Patients and their families have been sharing their experiences of lengthy trolley waits in Northern Ireland’s hospitals in recent days.
Over the Christmas holidays an unprecedented number of people turned up at Emergency Departments.
Some 15,626 patients were treated in emergency departments – a 14% increase compared to the same period in 2015.
Kirsty Atkinson spent three days in the Ulster Hospital, Dundonald before Christmas with a kidney infection.
She spent two of those days on a trolley in a corridor.
“It’s the lack of dignity and privacy that’s the worst,” said Ms Atkinson.
After the initial 24 hours she was asked if she would take an “undesignated” bed.
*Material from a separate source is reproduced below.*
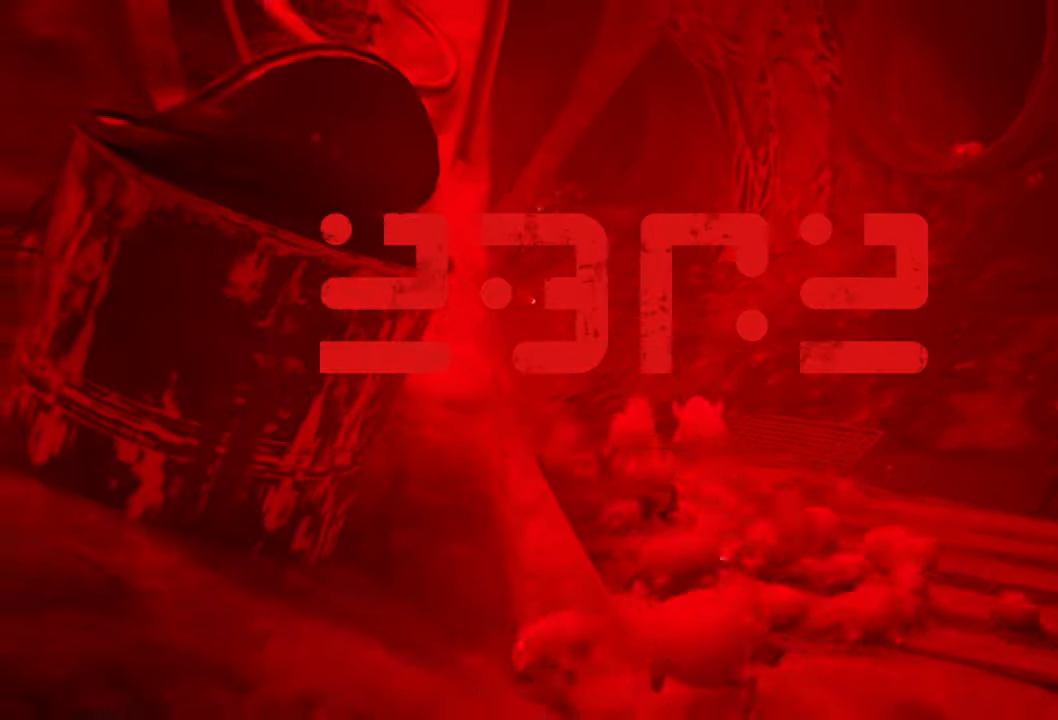
{"buttons": ["R2"], "left_stick": "center", "right_stick": "center", "events": [[120, "B", "down"], [180, "left_stick", "center"], [260, "B", "up"]]}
From Sunday lunchtime until Tuesday lunchtime, she lay in the corridor of a ward, which led to the men’s toilets, kitchen and staff area.
“I was incredibly upset and angry,” she said.
At times, Ms Atkinson had to ask for her medication, and nurses said they had forgotten her.
Karen Huisman spent 26 hours waiting in an emergency department when her father was taken to hospital on Boxing Day.
He was triaged at about midnight and was not seen by another doctor until about 07:00.
“Words can’t describe it, it was just horrendous,” said Ms Huisman.
“You’re so anxious for the next doctor to come along and have a look at him.”